Dr Hilary Cass OBE
, Consultant in paediatric neurodisability and former President of the Royal College of Paediatrics and Child Health
I qualified in 1982 and was well on the way to a sensible career in general practice when I got bitten by the ‘paediatric bug’ part way through my GPVTS. In those days, it was easier to shift between specialties, but I had already pushed my luck on this once before; I had done a couple of hospital medical jobs before joining the GPVTS, so the GP Course Organiser had been pretty reluctant to take me in the first place. She had taken one look at my CV, and said “you should be a hospital physician”. The interview panel accepted me despite her dark warnings, so it was with considerable trepidation that I went to see her to ‘fess up that she was sort of correct.
As soon as she saw me, she went into best counselling mode, offered me a cup of tea, and said “You look really upset – what’s the problem? Are you pregnant?”.
“Oh no,” I said “this is much worse. I understand that pregnancy can be cured in 40 weeks, but this is terminal. I want to be a paediatrician.” Fortunately, she was completely chilled about it, gave me her blessings and sent me on my way. Now over 30 years later I have had a fantastic, stimulating and incredibly diverse career in paediatrics.
The huge plus about paediatrics, is that it has such wide possibilities. If you enjoy the buzz of the high tech, there’s neonatology or paediatric intensive care medicine, if you want to maintain breadth and generalism, then general paediatrics will give you that, and if you want to work in a community-based setting, community paediatrics will offer you a wide array of multi-agency work.
Add to that the option to work in any of the subspecialties that you could enjoy in adult medicine (well apart from care of the elderly, of course), as well as education, research and management roles, and you can see that the possibilities are endless. But for me the added bonus of paediatrics is the very different skill in working with the child in the broader context of his or her family, and some of the benefits and challenges that come with that unique dynamic.
I started off in general paediatrics and then subspecialised in paediatric disability, working at a tertiary level as a consultant at Great Ormond Street Hospital and then at Evelina London Children’s Hospital. But alongside this, I developed a major parallel career in medical education and medical management. For most of my career I worked 50% clinical and 50% in education or management roles. My first big break in that respect came when I was appointed as Director of Medical Education at Great Ormond Street. Shortly after that I took on the role of Deputy Medical Director, and was responsible for junior doctors’ hours – really an early version of today’s Guardian of Safe Working. That opened up some real opportunities to develop a junior doctor leadership team (the ‘DocReps’) and work with them to design the best possible rotas and work patterns, and the first ever Hospital at Night team.

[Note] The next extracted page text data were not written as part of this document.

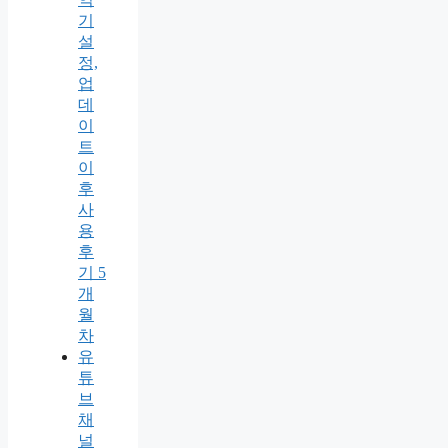
기
설
정,
업
데
이
트
이
후
사
용
후
기 5
개
월
차
유
튜
브
채
널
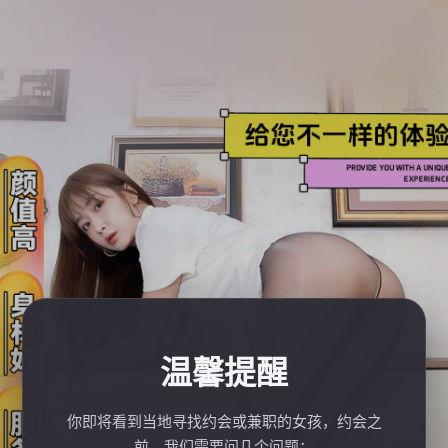
温馨提醒
你即将看到当地寻找约会或兼职的女孩，约会之
前，我们需要问几个问题：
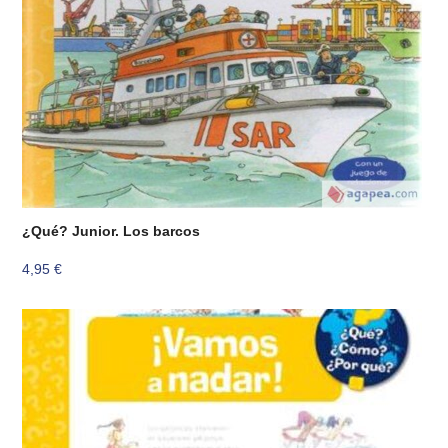
¿Qué? Junior. Los barcos
4,95
€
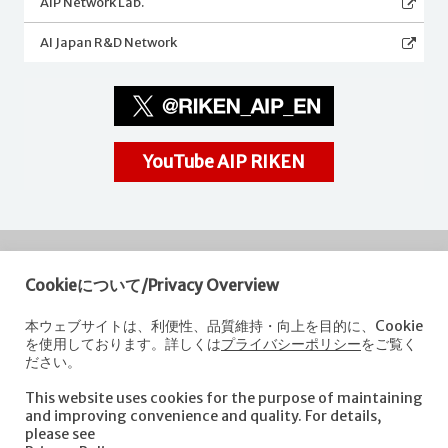
AIP Network Lab.
AI Japan R&D Network
YouTube AIP RIKEN
Cookieについて/Privacy Overview
RIKEN
Center for Advanced Intelligence Project
本ウェブサイトは、利便性、品質維持・向上を目的に、Cookie
を使用しております。詳しくは
プライバシーポリシー
をご覧く
Nihonbashi 1-chome Mitsui Building, 15th floor,
ださい。
1-4-1 Nihonbashi,Chuo-ku, Tokyo
103-0027, Japan
This website uses cookies for the purpose of maintaining
e-mail: aip-koho [at]riken.jp *Please replace "[at]" with "@".
and improving convenience and quality. For details,
please see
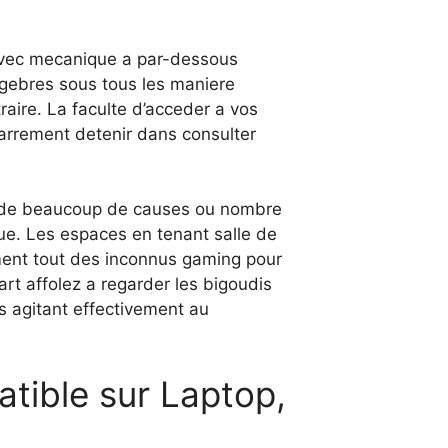
x avec mecanique a par-dessous
algebres sous tous les maniere
raire. La faculte d’acceder a vos
carrement detenir dans consulter
d de beaucoup de causes ou nombre
e. Les espaces en tenant salle de
ment tout des inconnus gaming pour
art affolez a regarder les bigoudis
us agitant effectivement au
atible sur Laptop,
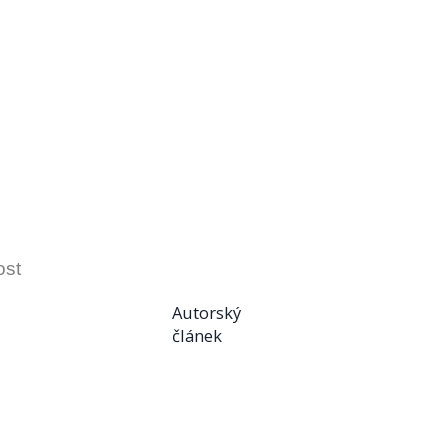
ost
Autorský
článek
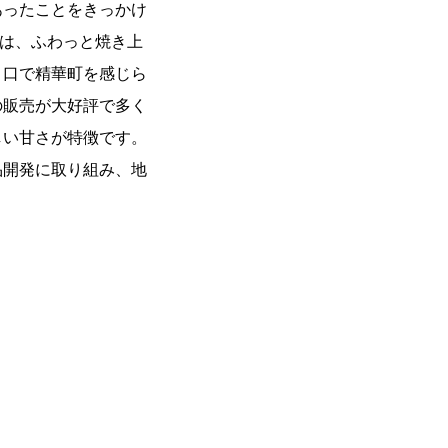
あったことをきっかけ
」は、ふわっと焼き上
と口で精華町を感じら
の販売が大好評で多く
しい甘さが特徴です。
品開発に取り組み、地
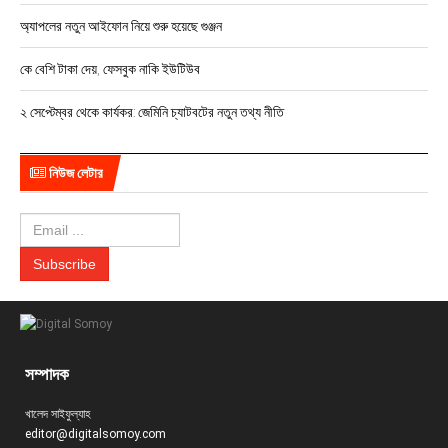
অ্যাপলের নতুন আইফোন নিয়ে শুরু হয়েছে গুঞ্জন
কে বেশি টাকা দেয়, ফেসবুক নাকি ইউটিউব
২ সেপ্টেম্বর থেকে কার্যকর: জেমিনি চ্যাটবটের নতুন তথ্য নীতি
নিউজ লেটার
সম্পাদক
খালেদ সাইফুল্যাহ
editor@digitalsomoy.com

Using the experience I gained in my roles at GOSH, I went on to be a Regional Adviser, Training Programme Director and ultimately the first Head of School of Paediatrics pan London. Meanwhile I was also developing a career in the Royal College of Paediatrics and Child Health, where I was a senior officer and then went on to be President from 2012-2015. That, of course, took me deeper and deeper into medical politics and involved lobbying government of everything you could think of from campaigns about public health – obesity and smoking in cars carrying children – to the challenges of adequately staffing the child health workforce.

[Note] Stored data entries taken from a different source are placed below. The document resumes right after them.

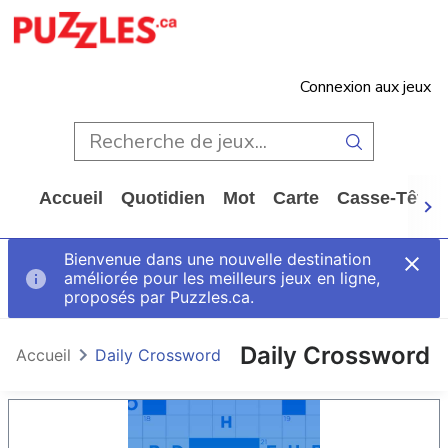
Connexion aux jeux
Accueil
Quotidien
Mot
Carte
Casse-Tête
Bienvenue dans une nouvelle destination
améliorée pour les meilleurs jeux en ligne,
proposés par Puzzles.ca.
Daily Crossword
Accueil
Daily Crossword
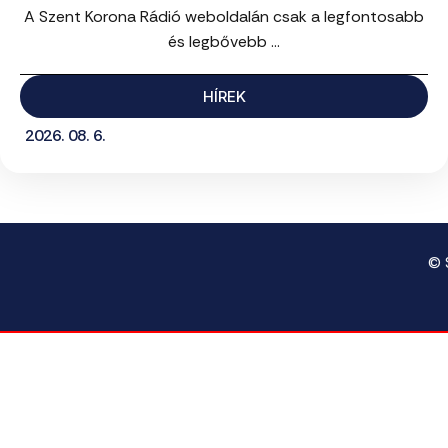
A Szent Korona Rádió weboldalán csak a legfontosabb
és legbővebb ...
HÍREK
2026. 08. 6.
© 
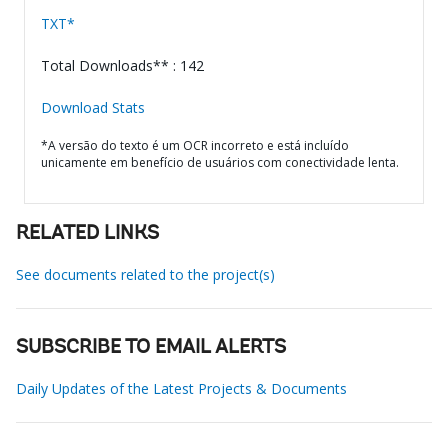
TXT*
Total Downloads** : 142
Download Stats
*A versão do texto é um OCR incorreto e está incluído
unicamente em benefício de usuários com conectividade lenta.
RELATED LINKS
See documents related to the project(s)
SUBSCRIBE TO EMAIL ALERTS
Daily Updates of the Latest Projects & Documents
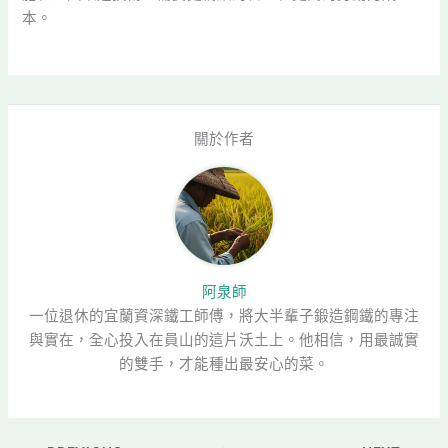
本。
關於作者
阿泉師
一位退休的宜蘭資深鐵工師傅，將大半輩子鍛造鋼鐵的專注
與實在，全心投入在員山的這片沃土上。他相信，用最誠實
的雙手，才能種出最安心的菜。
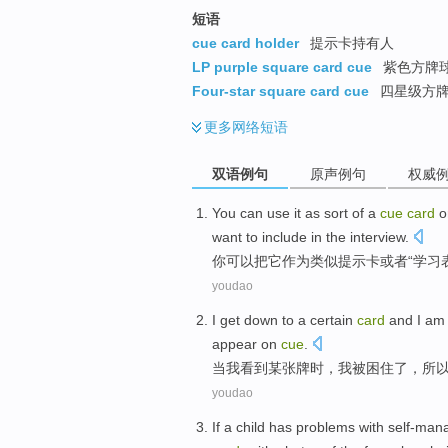
短语
cue card holder
提示卡持有人
LP purple square card cue
紫色方牌
Four-star square card cue
四星级方
更多
网络短语
双语例句
原声例句
权威
You
can
use
it
as
sort
of a
cue
card
o
want to
include
in the
interview
.
你
可以
把
它
作为
类似提示卡
或者
“
学习
youdao
I
get down
to
a certain
card
and I
am
appear
on
cue
.
当
我
看到
某
张
牌
时，我被
困
住了，
所
youdao
If
a
child
has
problems
with
self-man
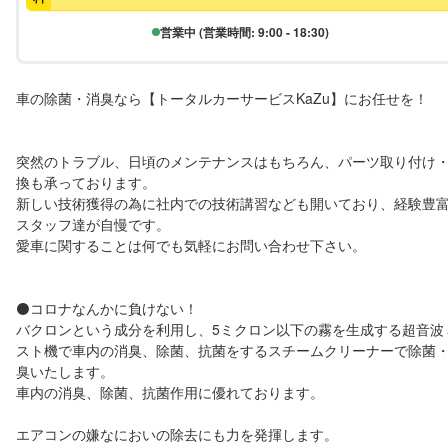
営業中 (営業時間: 9:00 - 18:30)
車の除菌・消臭なら【トータルカーサービスKaZu】にお任せを！

突然のトラブル、日頃のメンテナンスはもちろん、パーツ取り付け
換も承っております。

新しい技術獲得の為に社内での技術講習なども開いており、経験豊
スタッフ達が自慢です。

愛車に関することは何でも気軽にお問い合わせ下さい。

⚫コロナなんかに負けない！

バクロンという成分を利用し、5ミクロン以下の霧を生成する超音波
スト機で車内の消臭、除菌、抗菌をするスチームクリーナーで除菌
臭いたします。

車内の消臭、除菌、抗菌作用に優れております。

エアコンの嫌なにおいの除去にも力を発揮します。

So what are my take home messages from all this?
Firstly, people often ask me how I planned my career to culminate in being President of RCPCH. Short answer – I didn’t! I just went for the next interesting thing that came my way. At risk of being howled at by both sexes for making sweeping generalisations, I think that women tend to be more reticent in stepping up for things, worrying that they won’t be able to deliver in the new role and suffering from ‘imposter syndrome’ (go look it up) more often than men. Even after I was elected as President I wasn’t completely sure I could ‘be that person’ until the day I started. But if I hadn’t been brave enough to just ‘go for it’ each time a new role came up, I’d have missed out on what proved to be some of the most rewarding and interesting phases of my career.
Secondly, I am absolutely passionate about how important it is for medical students and junior doctors to really get involved in politics – with a small and big ‘P’. At medical school and in the first few posts after qualifying everyone worries that the tough stuff will be getting it right clinically – and of course that is vitally important. But in the end, it’s not the thing that causes most stress and makes doctors feel disempowered. The big-ticket issue is understanding the culture and politics of the organisation that you work in, so that you can be a really powerful agent for change and improvement. But outside the doors of your own organisation, it’s really important to understand the big political picture national and internationally so you can make sense of the pressures higher up the ladder within your hospital or institution. And not least so you can be a powerful advocate in your private life for the values and principles that underlie a liberal caring society.